Esa misma tarde, tras comprobar que el juez de guardia había dejado en libertad a Antonio Jalón, se dio orden de busca y captura. Una semana después, ya detenido, confesó su participación en la muerte de Tomás Zubía, pero no pasó directamente a las dependencias judiciales. Llamado por el comisario Manrique, Frank Gómez se personó en Jefatura y solicitó que se le entregara al detenido. Las protestas de Rojas sobre el atentado a la soberanía nacional fueron calladas tras enseñarle una orden firmada por el propio ministro del Interior.

Frank Gómez sabía lo que quería y tenía paciencia. En el caserío que había alquilado en Sopelana y que se encontraba totalmente insonorizado sólo tuvo que esperar a que el síndrome de abstinencia se le hiciera insoportable a Antonio Jalón para que éste contara todo lo sucedido, incluyendo la historia de los dos hombres que le contrataron para matar al viejo aquél.

Cuando oyó esto último, el americano acercó dos fotografías a Antonio y le preguntó si los reconocía.

– Sí, son ellos; son los tíos que me dieron el caballo con la condición de que matara al viejo.

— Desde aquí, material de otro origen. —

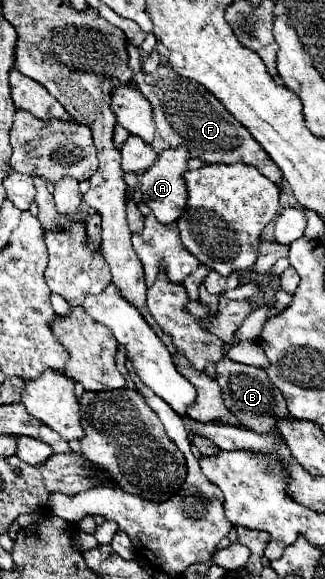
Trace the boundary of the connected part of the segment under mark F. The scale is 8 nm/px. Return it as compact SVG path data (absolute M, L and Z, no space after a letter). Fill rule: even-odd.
M132 46L130 54L130 68L132 80L136 88L150 100L154 122L162 140L168 142L172 148L186 148L192 158L200 158L204 164L234 164L242 162L248 166L258 168L266 178L270 178L276 186L280 186L280 168L270 160L270 156L252 140L252 134L234 120L234 116L220 104L216 96L212 96L204 86L196 80L184 78L176 74L168 64L160 64L154 72L146 74L140 66L140 50ZM164 122L172 122L164 128Z

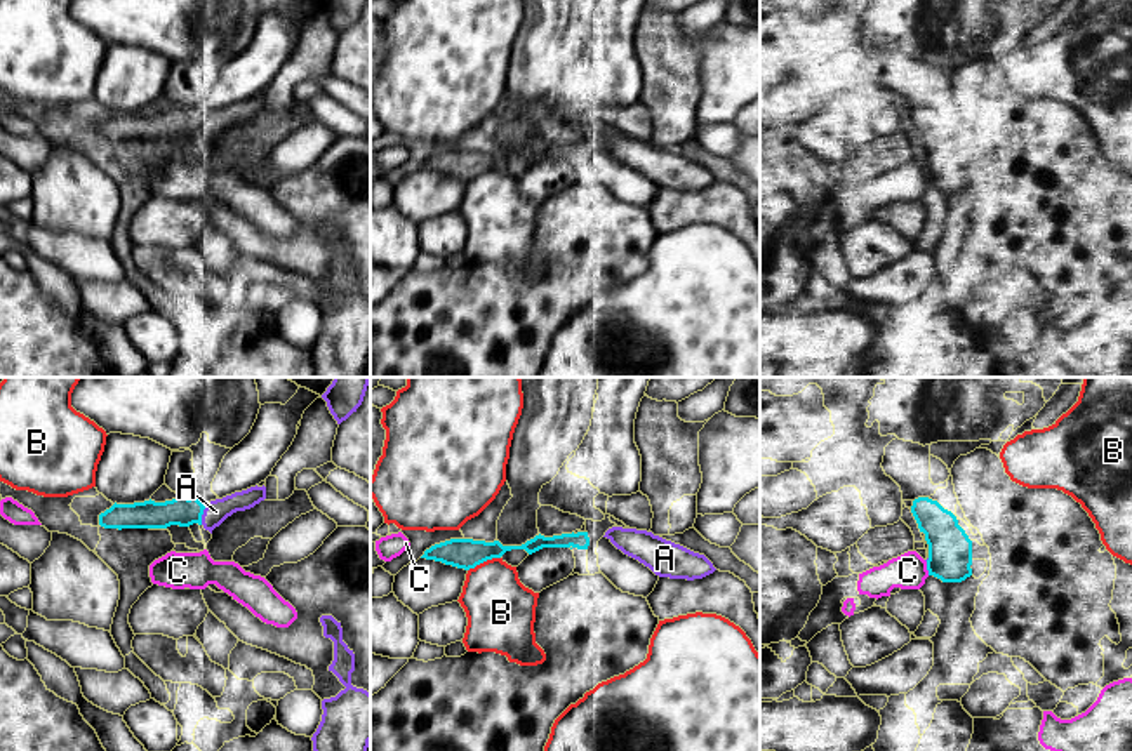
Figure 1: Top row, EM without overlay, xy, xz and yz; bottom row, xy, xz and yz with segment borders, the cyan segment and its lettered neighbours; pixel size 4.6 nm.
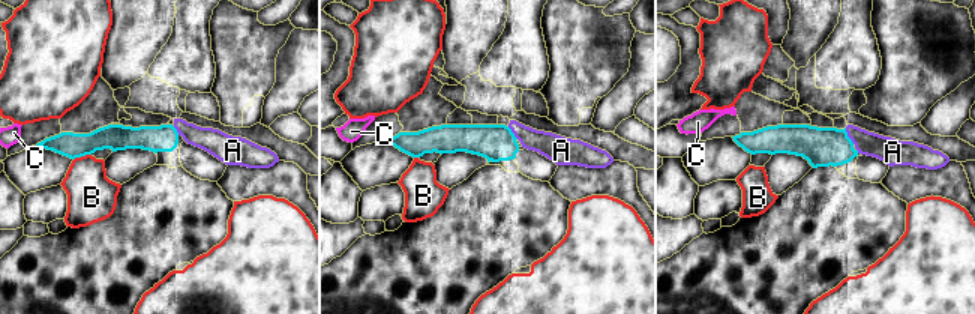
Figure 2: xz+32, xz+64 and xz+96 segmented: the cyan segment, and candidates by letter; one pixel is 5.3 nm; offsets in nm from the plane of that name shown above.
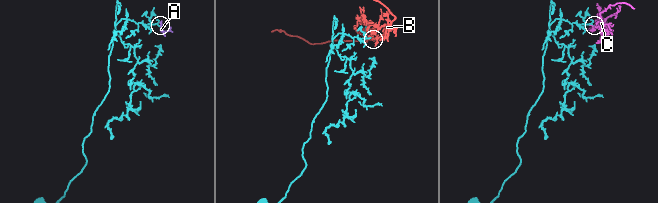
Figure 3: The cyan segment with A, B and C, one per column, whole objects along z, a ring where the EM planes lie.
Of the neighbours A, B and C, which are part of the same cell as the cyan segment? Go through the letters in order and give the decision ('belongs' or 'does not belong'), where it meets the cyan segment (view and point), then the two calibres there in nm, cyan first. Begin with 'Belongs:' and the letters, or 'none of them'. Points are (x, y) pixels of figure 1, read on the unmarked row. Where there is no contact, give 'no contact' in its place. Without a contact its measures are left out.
Belongs: A
A: belongs; meets cyan in xy at (200, 126); 140 nm thick on the cyan side, 110 nm on the other
B: does not belong; meets cyan in xz at (484, 171); 140 nm thick on the cyan side, 320 nm on the other
C: does not belong; meets cyan in yz at (927, 179); 200 nm thick on the cyan side, 160 nm on the other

Es la verdad, le he dicho todo lo que sé, ahora, por favor, por favor, no aguanto más… -finalizó retorciéndose bajo los efectos del mono.

– Tranquilo, chaval, tranquilo, que tus problemas se van a acabar -dijo con su fuerte acento yanqui Frank Gómez mientras le acercaba una pistola a la nuca y apretaba el gatillo.

Goldsmith-Gómez aprovechó la oscuridad de la noche y el aislamiento del caserío para enterrar el cuerpo de Antonio Jalón. No se consideraba un asesino, pero asumía que en su trabajo tenía que hacer, de vez en cuando, ciertas cosas que horrorizarían a los burgueses bienpensantes. Entró en la vivienda y se sirvió una generosa ración del whisky que destilaba clandestinamente Cameron DeFargo. Acababa de ejecutar al asesino material de Tomás Zubía, a la persona que había empuñado la navaja, pero todavía no estaba cerrado el caso, aún quedaba arreglar cuentas con los inductores. La clave estaba ahí, en el CD-Rom que le había dado DeFargo. El viejo aristócrata no había podido sobreponerse, pese a sus alegaciones acerca de que era analfabeto en ese aspecto, a la vanidad de grabar sus palabras informáticamente. Goldsmith lo había descubierto al acceder a una de las cartas que Tomás Zubía había dirigido al propio DeFargo. Cogió los auriculares y se puso a escuchar la voz del hombre que le había dado la orden de vengar a su antiguo jefe.